Last August, though, came word that Darlington would again be on Labor Day. It gave track staff the chance to tap into NASCAR history for the return.
“We’re the Wrigley Field of NASCAR,” Wile said. “And a race everybody wanted to win. Now, we’re back to the weekend where everyone remembers us.”
Wile would not commit to Darlington remaining on Labor Day — “That’s not something that’s up to us,” he says — but believed whenever NASCAR races here, it connects racing’s past to its future.
Darlington took steps in that direction at its April 2014 race when it tapped Bill Elliott and his son, Chase, as part of its campaign about the track’s history.
“We want to make this the weekend to celebrate the history and the heritage” of NASCAR, he said. “We also want to celebrate where we’re going.”
UNSER-PALOOZA: The Unser family is having a racing reunion and what better place than Indianapolis.
The SportsCar Vintage Racing Association says it is bringing five members of one of racing’s greatest families, including patriarchs Al Unser Sr. and brother Bobby, to the association’s Brickyard Invitational program at Indianapolis Motor Speedway from June 11-14.
Also attending are Al Unser Jr., Robby Unser and Johnny Unser. Between them, the group has won nine Indianapolis 500s. Al Sr. leads the way with four while Bobby won three. Al Jr. took two Indy 500 crowns.

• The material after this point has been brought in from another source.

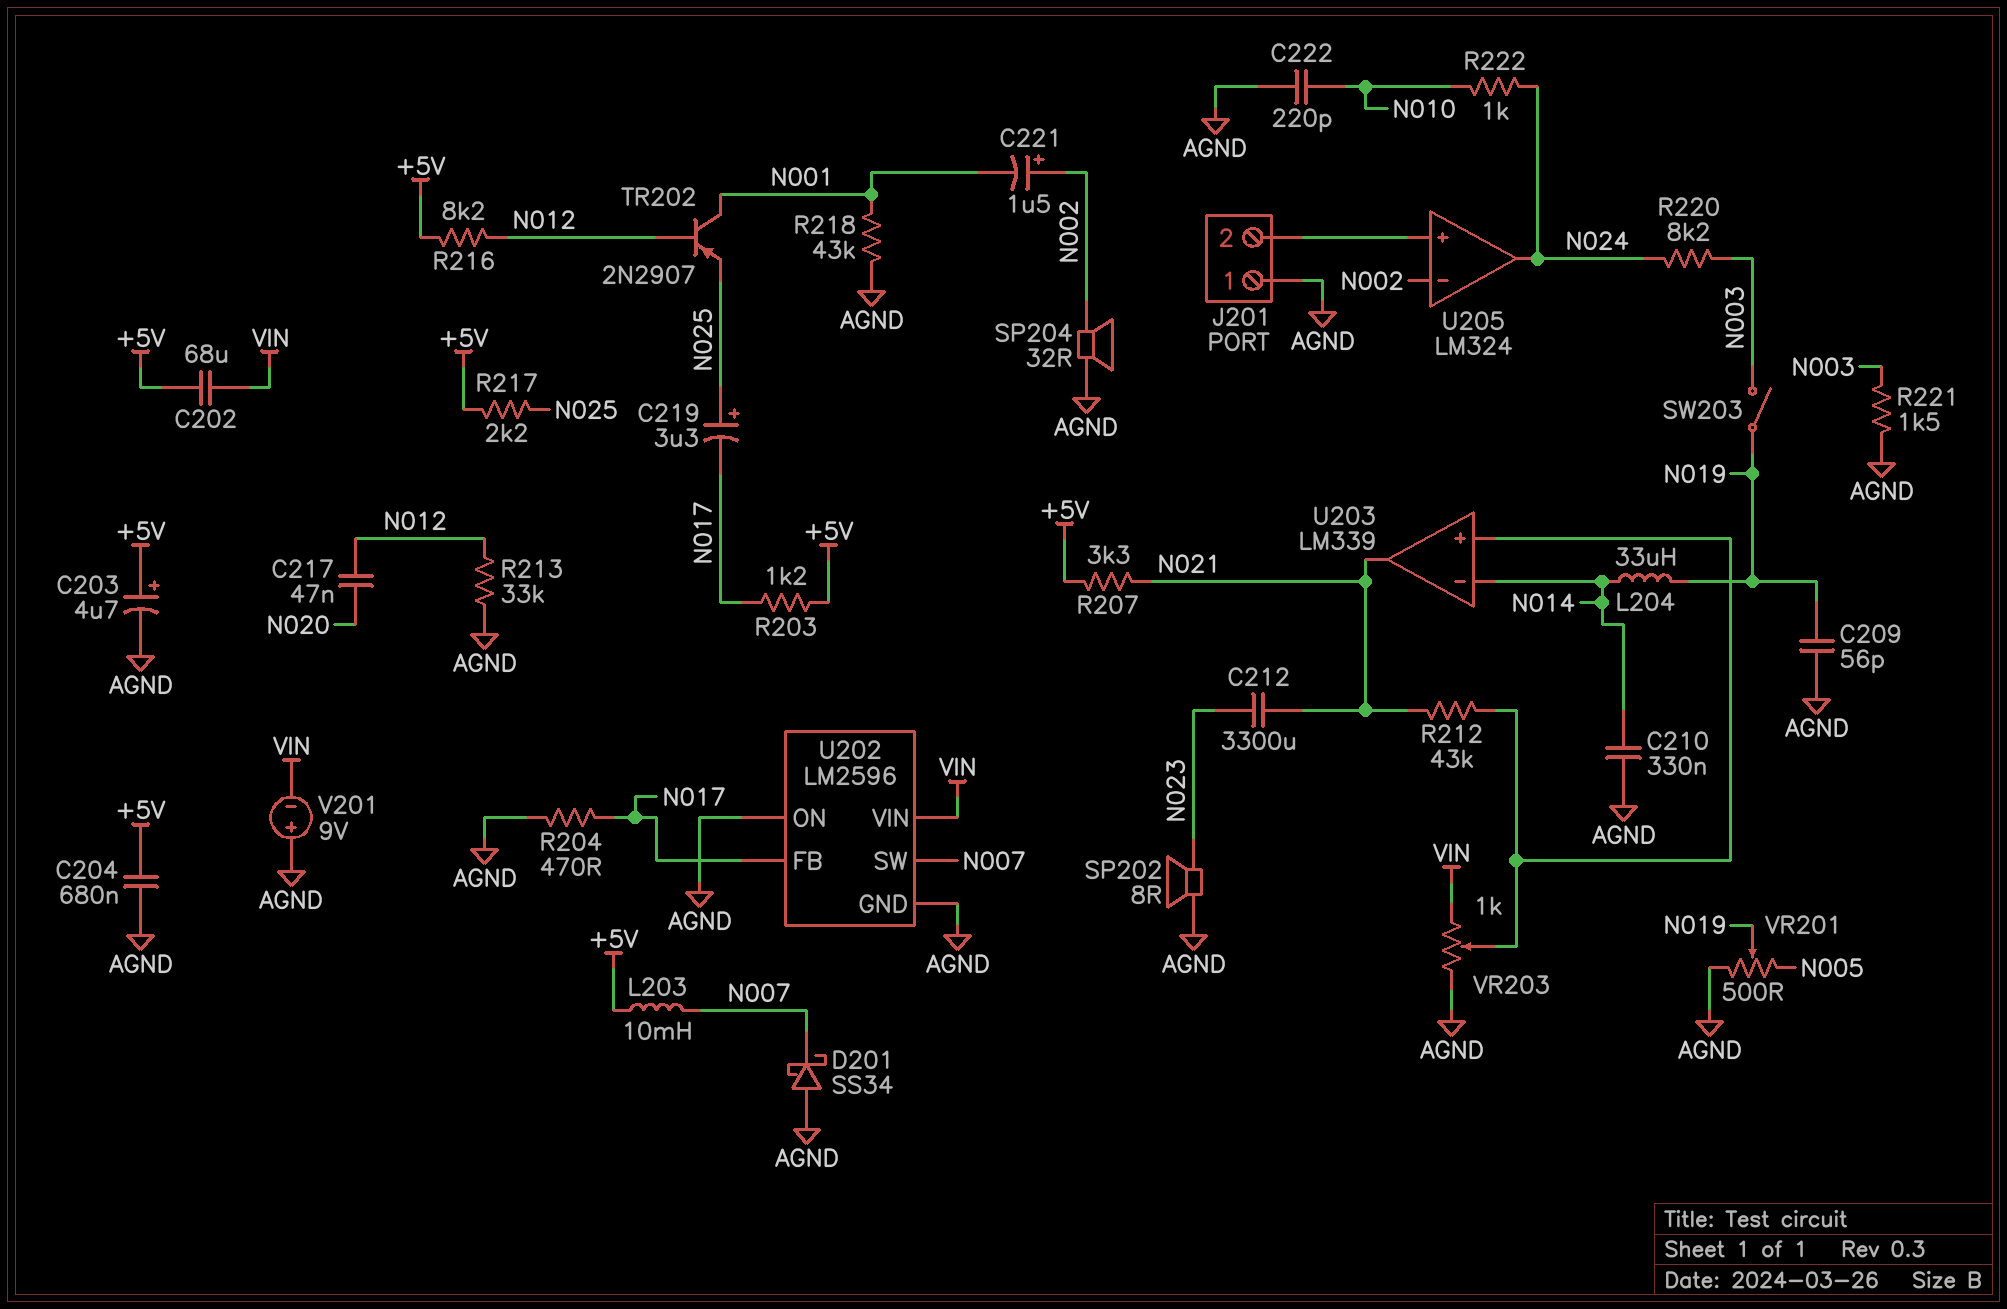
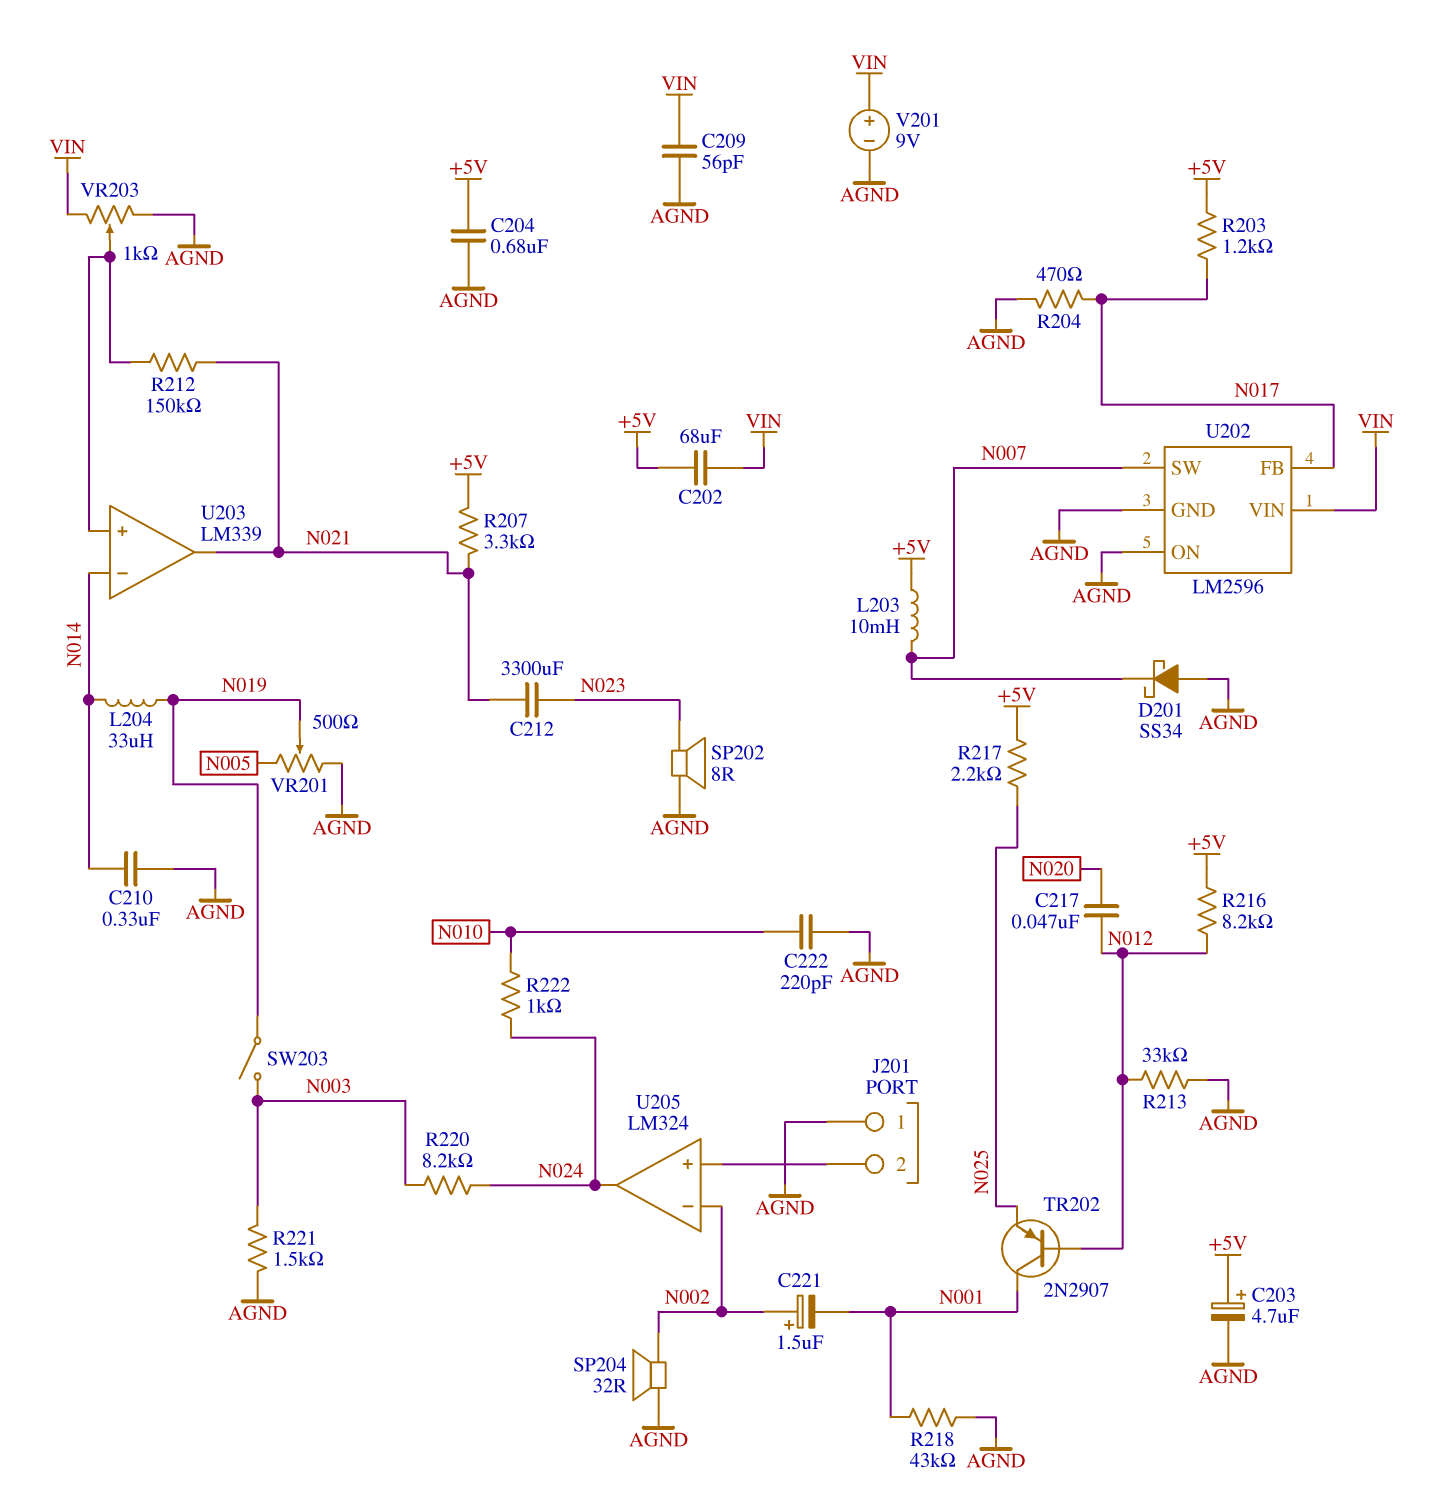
C209: 56pF (AGND, N019) -> 56pF (AGND, VIN)
C219: 3.3uF (plus N025, minus N017) -> none
R212: 43k (N021, U203/in+) -> 150k (N021, U203/in+)
V201: 9V (plus AGND, minus VIN) -> 9V (plus VIN, minus AGND)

“I understand what the name Unser means to race fans, especially in Indianapolis,” said Tony Parella, the SVRA president and CEO. “I speak for everyone at SVRA to say we are honored this great family agreed to be a part of our weekend.”
The five Unsers will all be on the track at the same time in the oval exhibition portion of the weekend.

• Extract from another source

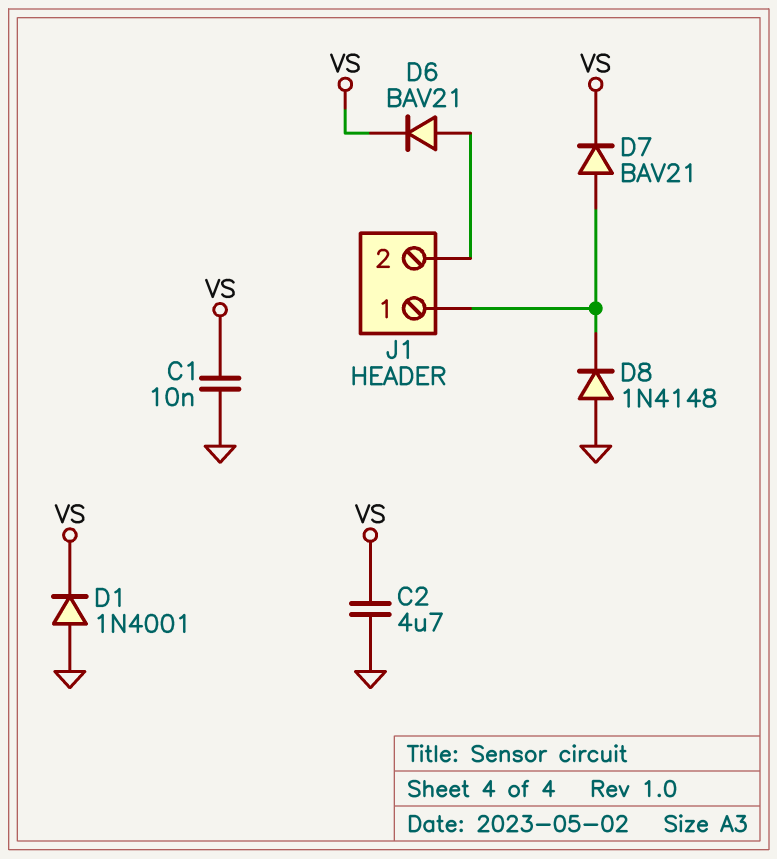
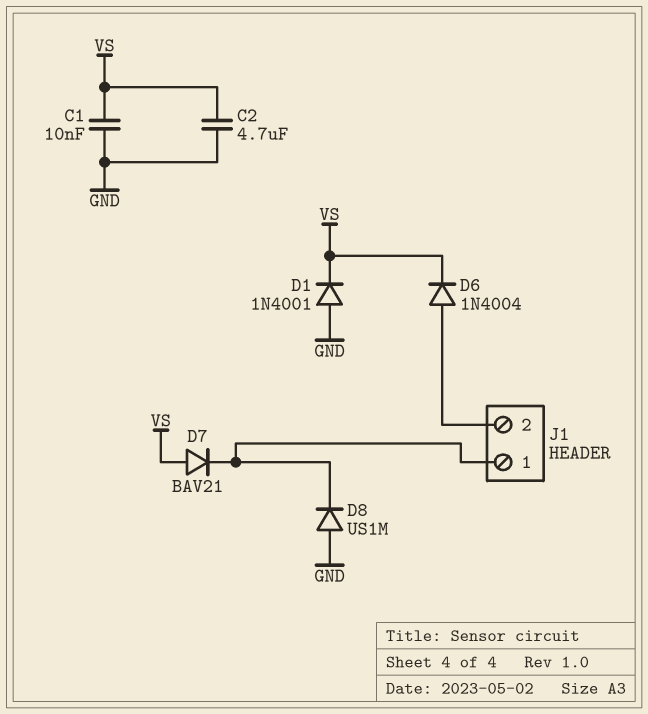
D6: diode BAV21 (A J1/2, K VS) -> diode 1N4004 (A J1/2, K VS)
D7: diode BAV21 (A J1/1, K VS) -> diode BAV21 (A VS, K J1/1)
D8: diode 1N4148 (A GND, K J1/1) -> diode US1M (A GND, K J1/1)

Johnny Unser, the cousin of Al Jr. and Robby, is the son of the late Jerry Unser Jr.
WHO LIVES IN A PINEAPPLE UNDER THE SEA?: Crew chief Scott Zipadelli wore a “SpongeBob Squarepants” onesie at last week’s truck race in Kansas to fulfill the challenge he made with driver Ben Kennedy that raised $20,000 for the fight against pediatric cancer.
Kennedy got a SpongeBob onesie pajama set last month when he was in Kansas promoting the race. He tweeted to Zipadelli that he found his uniform for the weekend. That’s when Zipadelli said if Kennedy could raise $10,000 for the effort to increase awareness of and to stop pediatric cancer, the crew chief would wear the cartoon pajamas.

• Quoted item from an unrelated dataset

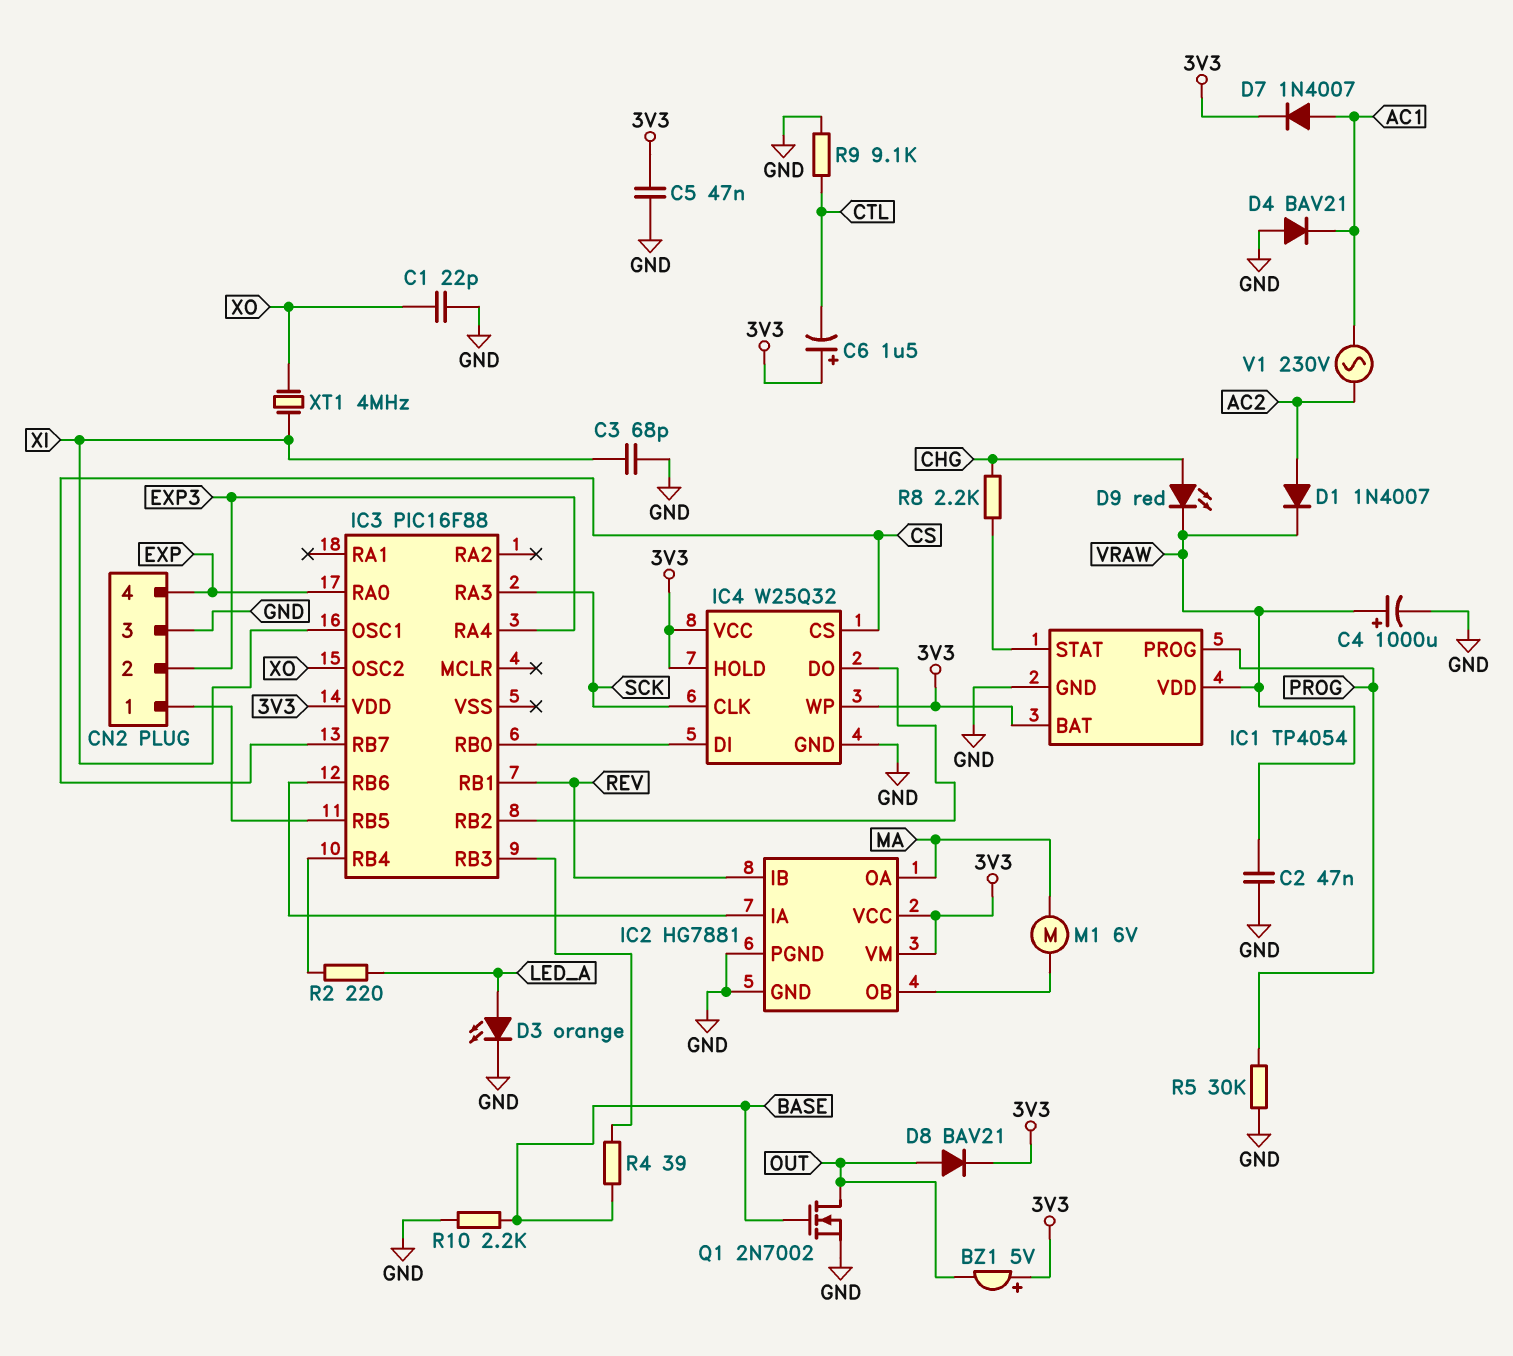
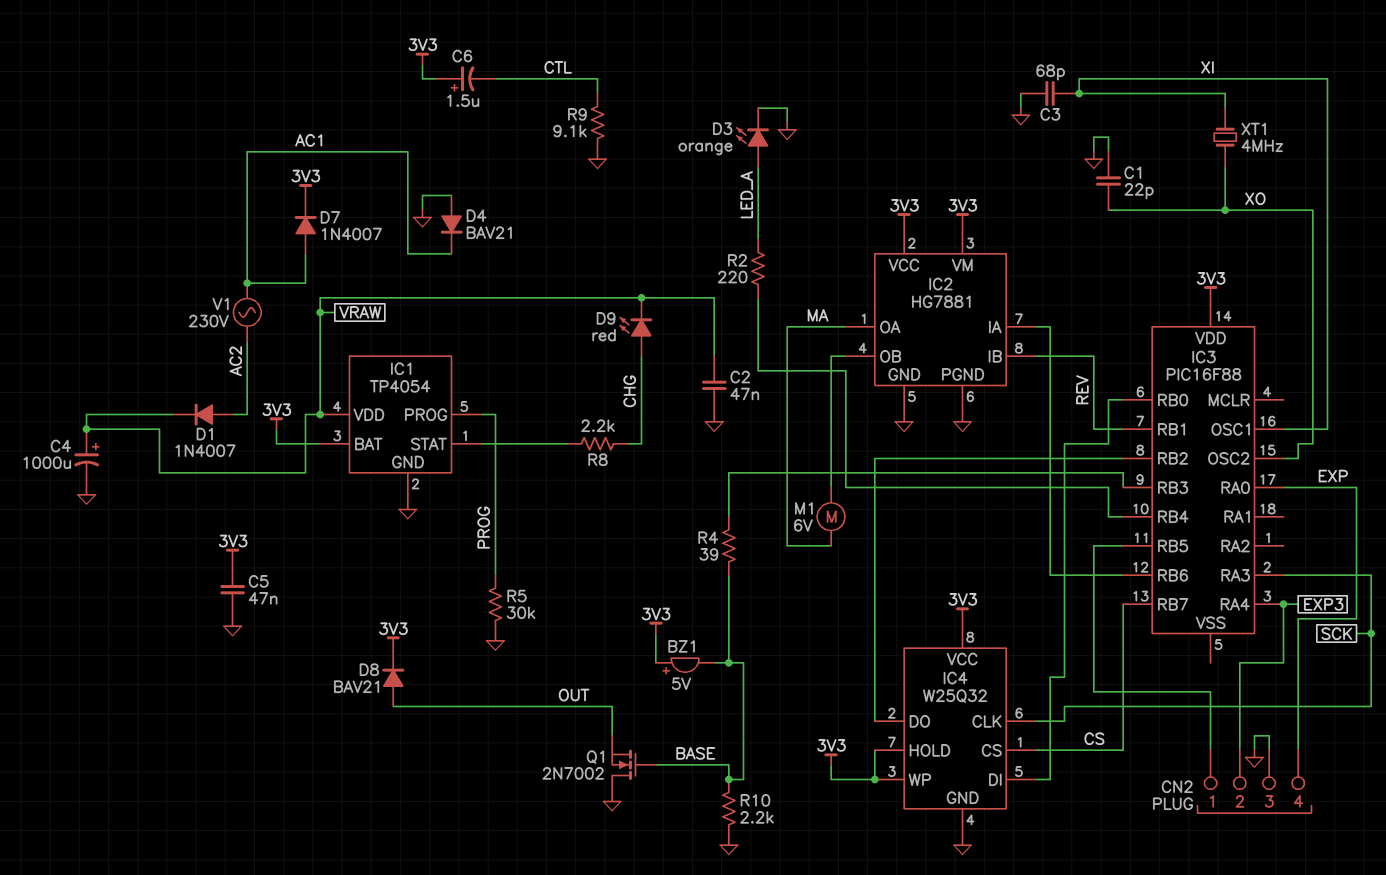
BZ1: buzzer 5V (plus 3V3, minus OUT) -> buzzer 5V (plus 3V3, minus BASE)
Q1: NMOS 2N7002 (G BASE, D OUT, S GND) -> NMOS 2N7002 (G BASE, D GND, S OUT)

Kennedy said people responded with donations of more than $10,000 and Nickelodeon, SpongeBob’s network, gave $10,000 after hearing about the effort.
Kennedy’s Toyota Tundra featured SpongeBob and other characters from the show. The money went to the Martin Truex Jr. Foundation.
“I thought the challenge was a great way to bring awareness to a good cause and to have a little fun with our paint scheme,” Kennedy said.
LARSON’S ROOTS: Rising Sprint Cup star Kyle Larson is offering drivers at the California kart track where he learned to drive a lucrative night of racing.
Kyle Larson Racing is sponsoring the Outlaw Kart Showcase at Cycleland Speedway in Chico, California on Sept. 8. The event will offer a $20,000 purse in the Outlaw Kart Open Division. The night’s overall high-point earner will receive $5,000.
“Cycleland Speedway was where I cut my teeth and learned how to race,” said Larson, 22, who’s had eight top-five finishes the past two seasons. “It’s where I developed my style as a driver, met some of my closest friends and where people starting hearing my name.”
Larson was the Sprint Cup rookie of the year last season.